We should all hope the Netflix dip into original programming works.
As a person with dreams of some day putting together a feature film or even shooting a television pilot, the rise of Netflix as a ubiquitous distribution platform is potentially a dream come true. It is the last piece in a puzzle that should give rise to the golden age of video as a story telling medium.
For now let’s set aside the difference in what Netflix might pay for a movie or television series as compared to a studio because 1) I don’t know; and 2) I am approaching Netflix from the perspective of someone with no movie industry contacts, an agent, etc.
Consider what you need in order to make a film whose primary distribution will be the web:
A camera: There is plenty of evidence that the newer dslr’s from Canon and Nikon can hold their own with $100,000 Panavision film cameras, or at least not be laughed off the stage. But what is certain is that when viewed on the web or steamed to a television screen the difference is virtually not existent. In other words you can shoot your feature with an $1,600 camera.
Lens: I don’t want to potentially endure the wrath of people who care deeply about these sorts of things by suggesting you can get a more than sufficient image out of $1,000 worth of lenses. So instead I will simply offer that either it is possible to buy a couple lenses such as a 50 mm 1.8 ($100), an 85 mm 2.0 ($400) with $500 left over to rent/borrow/beg for a specialty lens to either get wide angle or telephoto shots. Is that an ideal setup knot but what is the alternative.
Well the alternative is to do what is common in the traditional film/music video industry: rent what you need. The camera lens rental market is strong both with online vendors that have everything and will ship any where and local shops with a few of the most popular lenses. With this option it is possible to get a $2,000 lens for a week and just pay $100 or so. That opens up a lot of options, and again, gets you to where you need to be in terms of threshold to produce a professional image.
Software: the same software suite that is being used to produce $50 million dollar features is being sold by Apple with Final Cut and Adobe with CS5 Production Pro for less than $2,000…a lot less if you are upgrading from some earlier version. Those are not just for editing but rather entire suites that can handle special effects, sound editing, encoding, coloring, and editing.
Sound: I don’t know a great dal about this but if you combine the sound library in the software above with some $500 worth of microphones an recorders you can at least get some sufficient audio.
I have been careful to use the word sufficient because I think that is what we are looking for and what qualifies as sufficient significantly changes with an online distributor.
But that was several hundred words to make a single point: for less than $5,000 it is possible technically to shoot the quality that is needed.
What that does not include is anything that requires people.
But let’s just say you have taught yourself how to handle all of the technical things, you wrote the script yourself, and happen to know a couple of undiscovered talented actors who are willing to work for free. That is a whole lot of…just happen to have lying around stuff…and that is really the second point. Talent is going to rule the day. There are no longer technical limitations.

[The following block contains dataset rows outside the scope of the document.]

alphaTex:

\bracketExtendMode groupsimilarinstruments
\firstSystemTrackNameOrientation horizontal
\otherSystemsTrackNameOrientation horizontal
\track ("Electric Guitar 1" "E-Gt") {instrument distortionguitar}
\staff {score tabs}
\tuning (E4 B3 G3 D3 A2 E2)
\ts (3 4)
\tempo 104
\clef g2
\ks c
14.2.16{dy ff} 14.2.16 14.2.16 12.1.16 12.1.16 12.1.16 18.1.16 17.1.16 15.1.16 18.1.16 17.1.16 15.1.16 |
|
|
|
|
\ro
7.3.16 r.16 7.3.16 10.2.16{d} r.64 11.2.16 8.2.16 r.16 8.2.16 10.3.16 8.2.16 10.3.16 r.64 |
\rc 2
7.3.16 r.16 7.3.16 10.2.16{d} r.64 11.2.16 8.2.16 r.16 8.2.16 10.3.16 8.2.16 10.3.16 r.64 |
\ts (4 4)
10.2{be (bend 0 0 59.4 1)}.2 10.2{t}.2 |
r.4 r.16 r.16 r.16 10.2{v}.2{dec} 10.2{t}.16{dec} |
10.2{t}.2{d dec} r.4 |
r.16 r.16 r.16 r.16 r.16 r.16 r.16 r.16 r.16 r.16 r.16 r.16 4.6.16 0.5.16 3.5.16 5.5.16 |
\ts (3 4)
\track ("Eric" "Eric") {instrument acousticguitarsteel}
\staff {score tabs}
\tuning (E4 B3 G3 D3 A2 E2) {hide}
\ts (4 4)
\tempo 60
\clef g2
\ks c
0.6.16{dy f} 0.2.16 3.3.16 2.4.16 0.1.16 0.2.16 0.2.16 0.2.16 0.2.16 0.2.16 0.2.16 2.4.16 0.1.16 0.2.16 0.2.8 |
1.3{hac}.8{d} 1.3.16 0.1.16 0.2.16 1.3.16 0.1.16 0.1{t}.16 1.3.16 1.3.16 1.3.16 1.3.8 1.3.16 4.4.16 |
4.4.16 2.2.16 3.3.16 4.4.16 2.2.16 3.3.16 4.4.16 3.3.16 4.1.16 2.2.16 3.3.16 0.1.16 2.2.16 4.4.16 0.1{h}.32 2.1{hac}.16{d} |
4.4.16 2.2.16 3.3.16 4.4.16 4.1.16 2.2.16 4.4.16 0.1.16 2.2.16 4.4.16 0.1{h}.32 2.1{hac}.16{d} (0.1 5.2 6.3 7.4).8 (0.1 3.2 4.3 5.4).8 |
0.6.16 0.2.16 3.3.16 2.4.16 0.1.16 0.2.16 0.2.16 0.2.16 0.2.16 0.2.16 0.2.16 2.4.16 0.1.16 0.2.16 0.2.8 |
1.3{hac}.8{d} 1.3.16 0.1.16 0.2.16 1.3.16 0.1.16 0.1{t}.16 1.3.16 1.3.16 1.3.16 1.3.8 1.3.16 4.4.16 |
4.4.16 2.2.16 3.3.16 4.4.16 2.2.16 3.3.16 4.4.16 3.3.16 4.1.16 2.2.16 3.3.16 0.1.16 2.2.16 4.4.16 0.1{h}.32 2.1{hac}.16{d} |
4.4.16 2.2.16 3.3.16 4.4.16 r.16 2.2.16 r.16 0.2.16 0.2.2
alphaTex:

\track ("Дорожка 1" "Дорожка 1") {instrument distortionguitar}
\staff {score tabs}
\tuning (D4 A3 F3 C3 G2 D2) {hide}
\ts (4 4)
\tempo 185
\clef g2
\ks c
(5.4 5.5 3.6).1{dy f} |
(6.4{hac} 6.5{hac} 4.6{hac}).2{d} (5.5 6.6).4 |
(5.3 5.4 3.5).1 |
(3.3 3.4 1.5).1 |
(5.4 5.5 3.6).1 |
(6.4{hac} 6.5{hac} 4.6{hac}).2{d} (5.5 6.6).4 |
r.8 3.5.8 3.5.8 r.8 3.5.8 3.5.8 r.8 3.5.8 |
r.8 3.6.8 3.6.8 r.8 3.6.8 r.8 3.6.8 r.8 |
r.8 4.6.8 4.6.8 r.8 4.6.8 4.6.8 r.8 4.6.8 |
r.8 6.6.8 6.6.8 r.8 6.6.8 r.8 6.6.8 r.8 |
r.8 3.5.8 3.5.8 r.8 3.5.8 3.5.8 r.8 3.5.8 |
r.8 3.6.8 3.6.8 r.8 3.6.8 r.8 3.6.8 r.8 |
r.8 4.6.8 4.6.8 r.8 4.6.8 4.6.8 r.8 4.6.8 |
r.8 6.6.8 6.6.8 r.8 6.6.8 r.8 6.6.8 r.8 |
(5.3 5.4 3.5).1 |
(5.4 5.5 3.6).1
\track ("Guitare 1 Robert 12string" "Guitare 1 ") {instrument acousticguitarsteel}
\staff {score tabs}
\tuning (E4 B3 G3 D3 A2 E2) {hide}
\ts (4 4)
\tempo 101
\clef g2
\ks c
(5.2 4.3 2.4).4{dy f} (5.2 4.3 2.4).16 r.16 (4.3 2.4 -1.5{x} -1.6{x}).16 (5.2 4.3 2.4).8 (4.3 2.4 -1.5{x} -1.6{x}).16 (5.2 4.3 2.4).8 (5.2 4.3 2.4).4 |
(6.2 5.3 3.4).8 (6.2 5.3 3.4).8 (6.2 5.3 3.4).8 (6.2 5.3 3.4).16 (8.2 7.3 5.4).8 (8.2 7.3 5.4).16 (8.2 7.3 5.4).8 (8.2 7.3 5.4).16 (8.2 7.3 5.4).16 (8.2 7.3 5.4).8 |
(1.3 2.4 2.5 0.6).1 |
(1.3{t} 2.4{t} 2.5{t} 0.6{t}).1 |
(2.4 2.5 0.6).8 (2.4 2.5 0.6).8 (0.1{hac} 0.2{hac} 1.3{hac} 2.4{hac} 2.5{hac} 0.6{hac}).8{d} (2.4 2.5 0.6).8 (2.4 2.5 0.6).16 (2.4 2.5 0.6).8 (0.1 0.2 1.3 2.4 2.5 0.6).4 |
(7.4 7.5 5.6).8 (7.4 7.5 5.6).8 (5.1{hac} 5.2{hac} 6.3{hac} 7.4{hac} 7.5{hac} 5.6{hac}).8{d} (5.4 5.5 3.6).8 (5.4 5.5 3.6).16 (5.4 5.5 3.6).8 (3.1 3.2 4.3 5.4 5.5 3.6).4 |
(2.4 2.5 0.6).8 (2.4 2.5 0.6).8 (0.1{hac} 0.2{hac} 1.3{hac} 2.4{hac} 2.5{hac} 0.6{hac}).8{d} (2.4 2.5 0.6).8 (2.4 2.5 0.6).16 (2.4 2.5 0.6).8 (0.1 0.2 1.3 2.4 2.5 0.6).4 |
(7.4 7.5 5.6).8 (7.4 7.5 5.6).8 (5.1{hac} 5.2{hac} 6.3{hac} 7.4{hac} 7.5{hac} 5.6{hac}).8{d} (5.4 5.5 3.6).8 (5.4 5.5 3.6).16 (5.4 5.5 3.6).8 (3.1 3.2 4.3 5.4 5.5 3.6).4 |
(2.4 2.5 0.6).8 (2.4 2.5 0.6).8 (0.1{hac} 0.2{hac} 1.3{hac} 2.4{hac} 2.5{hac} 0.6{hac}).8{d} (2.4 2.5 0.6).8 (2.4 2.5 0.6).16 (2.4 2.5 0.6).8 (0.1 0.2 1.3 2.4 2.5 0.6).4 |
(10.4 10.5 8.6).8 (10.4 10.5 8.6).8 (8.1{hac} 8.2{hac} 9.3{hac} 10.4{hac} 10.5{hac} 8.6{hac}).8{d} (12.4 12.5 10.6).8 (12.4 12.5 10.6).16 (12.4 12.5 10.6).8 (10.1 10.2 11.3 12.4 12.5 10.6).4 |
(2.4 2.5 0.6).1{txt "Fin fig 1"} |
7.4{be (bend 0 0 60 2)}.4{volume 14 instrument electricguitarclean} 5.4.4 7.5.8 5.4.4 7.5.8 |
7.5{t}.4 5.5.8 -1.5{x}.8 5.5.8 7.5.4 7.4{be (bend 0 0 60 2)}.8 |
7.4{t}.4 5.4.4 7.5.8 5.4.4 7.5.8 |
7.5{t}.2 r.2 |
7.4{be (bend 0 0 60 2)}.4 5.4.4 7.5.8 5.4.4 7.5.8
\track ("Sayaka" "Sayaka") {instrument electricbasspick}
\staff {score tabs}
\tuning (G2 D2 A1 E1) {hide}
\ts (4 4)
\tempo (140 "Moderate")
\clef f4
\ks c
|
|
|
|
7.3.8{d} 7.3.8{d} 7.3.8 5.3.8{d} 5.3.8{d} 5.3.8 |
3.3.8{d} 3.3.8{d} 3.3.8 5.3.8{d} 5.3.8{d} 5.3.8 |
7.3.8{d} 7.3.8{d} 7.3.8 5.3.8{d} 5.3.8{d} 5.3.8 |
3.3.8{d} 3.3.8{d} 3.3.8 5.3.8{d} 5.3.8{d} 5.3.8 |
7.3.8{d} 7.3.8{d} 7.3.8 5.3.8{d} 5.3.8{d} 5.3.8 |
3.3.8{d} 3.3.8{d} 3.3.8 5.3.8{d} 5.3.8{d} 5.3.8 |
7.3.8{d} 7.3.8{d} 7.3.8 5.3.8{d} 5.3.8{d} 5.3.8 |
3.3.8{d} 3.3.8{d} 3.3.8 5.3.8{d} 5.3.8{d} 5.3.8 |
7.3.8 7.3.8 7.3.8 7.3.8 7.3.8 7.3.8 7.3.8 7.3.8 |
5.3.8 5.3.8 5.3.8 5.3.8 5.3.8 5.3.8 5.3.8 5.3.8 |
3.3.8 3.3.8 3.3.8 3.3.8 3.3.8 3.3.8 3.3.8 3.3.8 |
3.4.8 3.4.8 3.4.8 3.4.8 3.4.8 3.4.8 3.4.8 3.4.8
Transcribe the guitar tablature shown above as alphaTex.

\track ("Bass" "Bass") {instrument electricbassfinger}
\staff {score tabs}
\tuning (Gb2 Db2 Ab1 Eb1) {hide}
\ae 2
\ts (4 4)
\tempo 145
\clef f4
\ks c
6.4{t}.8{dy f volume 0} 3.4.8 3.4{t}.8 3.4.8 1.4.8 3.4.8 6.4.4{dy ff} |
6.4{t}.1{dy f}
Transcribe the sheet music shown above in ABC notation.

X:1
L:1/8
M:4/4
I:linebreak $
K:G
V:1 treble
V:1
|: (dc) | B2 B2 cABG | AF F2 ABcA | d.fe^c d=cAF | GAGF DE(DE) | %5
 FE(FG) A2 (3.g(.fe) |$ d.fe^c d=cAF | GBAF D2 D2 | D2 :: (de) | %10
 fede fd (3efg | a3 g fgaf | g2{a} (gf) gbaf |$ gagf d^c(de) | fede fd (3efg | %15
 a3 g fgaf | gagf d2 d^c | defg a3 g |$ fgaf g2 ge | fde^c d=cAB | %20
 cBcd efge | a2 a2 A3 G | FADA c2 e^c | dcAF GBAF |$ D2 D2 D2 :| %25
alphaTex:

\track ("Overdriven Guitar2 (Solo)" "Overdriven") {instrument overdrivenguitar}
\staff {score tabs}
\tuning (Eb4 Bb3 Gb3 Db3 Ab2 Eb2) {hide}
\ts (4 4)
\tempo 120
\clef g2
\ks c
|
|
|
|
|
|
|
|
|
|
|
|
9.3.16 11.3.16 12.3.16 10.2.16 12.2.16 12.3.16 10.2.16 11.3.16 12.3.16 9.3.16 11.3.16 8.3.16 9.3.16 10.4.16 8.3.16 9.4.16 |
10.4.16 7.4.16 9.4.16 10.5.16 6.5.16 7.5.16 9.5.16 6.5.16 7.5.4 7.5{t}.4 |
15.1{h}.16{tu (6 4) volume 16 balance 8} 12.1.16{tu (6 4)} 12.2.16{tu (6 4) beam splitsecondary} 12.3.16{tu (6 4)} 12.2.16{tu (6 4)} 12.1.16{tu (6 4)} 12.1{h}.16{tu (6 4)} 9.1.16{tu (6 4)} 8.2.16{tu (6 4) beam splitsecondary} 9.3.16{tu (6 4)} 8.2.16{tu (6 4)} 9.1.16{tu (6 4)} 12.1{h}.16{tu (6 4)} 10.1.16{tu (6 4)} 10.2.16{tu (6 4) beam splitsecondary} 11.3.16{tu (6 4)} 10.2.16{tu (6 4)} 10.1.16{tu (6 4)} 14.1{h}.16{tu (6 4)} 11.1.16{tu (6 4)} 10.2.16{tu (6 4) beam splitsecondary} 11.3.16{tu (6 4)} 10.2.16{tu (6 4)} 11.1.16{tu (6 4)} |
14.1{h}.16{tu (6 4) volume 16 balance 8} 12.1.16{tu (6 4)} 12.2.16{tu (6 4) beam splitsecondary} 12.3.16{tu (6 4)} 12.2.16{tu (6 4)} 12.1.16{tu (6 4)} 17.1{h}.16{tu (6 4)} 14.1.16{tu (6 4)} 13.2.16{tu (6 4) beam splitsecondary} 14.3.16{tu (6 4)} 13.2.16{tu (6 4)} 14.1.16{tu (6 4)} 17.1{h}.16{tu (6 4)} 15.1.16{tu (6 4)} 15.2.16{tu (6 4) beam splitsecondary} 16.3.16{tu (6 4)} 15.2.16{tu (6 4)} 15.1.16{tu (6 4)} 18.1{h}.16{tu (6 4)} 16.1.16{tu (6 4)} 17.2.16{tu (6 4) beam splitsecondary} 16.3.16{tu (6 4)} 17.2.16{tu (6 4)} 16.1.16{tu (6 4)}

Through either your own talent or a combination of your own and others, if you have a great story you can execute technically then you can get your film made. And after you cut an extended 5 minute trailer your first call can be to Netflix. And if they are smart they will begin to invest the money necessary to answer your call and come up with a licensing arrangement that encourages them to promote your film to the people who are likely to watch it (and no one has a better way of predicting this than them) and rewards you for its success.
Consider the alternative: You need to shoot for a much bigger screen requiring much more expensive gear to submit for a film festival that might or might not accept your entry, will get you in front of a handful of producers who if they buy your film will get it into a handful of theaters and by handful of movie goers whose interest tend to be skewed toward non-commercial type films.
I don’t mean to suggest technology has suddenly unchained the best filmmakers to actually make movies. Bill Shakespeare didn’t need Microsoft Word, an electric thesaurus or access to Wikipedia to create relatively strong prose. But I suspect there might have been a writer or two with tremendous but not necessarily apparent talent slip through the cracks because he could not pay for paper or pens. There most certainly have been screen writers who wouldn’t have sold their script to a studio but rather made it themselves had they been able to access the tools.
And in the end I think it will be the writers who are the biggest beneficiaries of the new alignment of professional tools and ubiquitous distribution.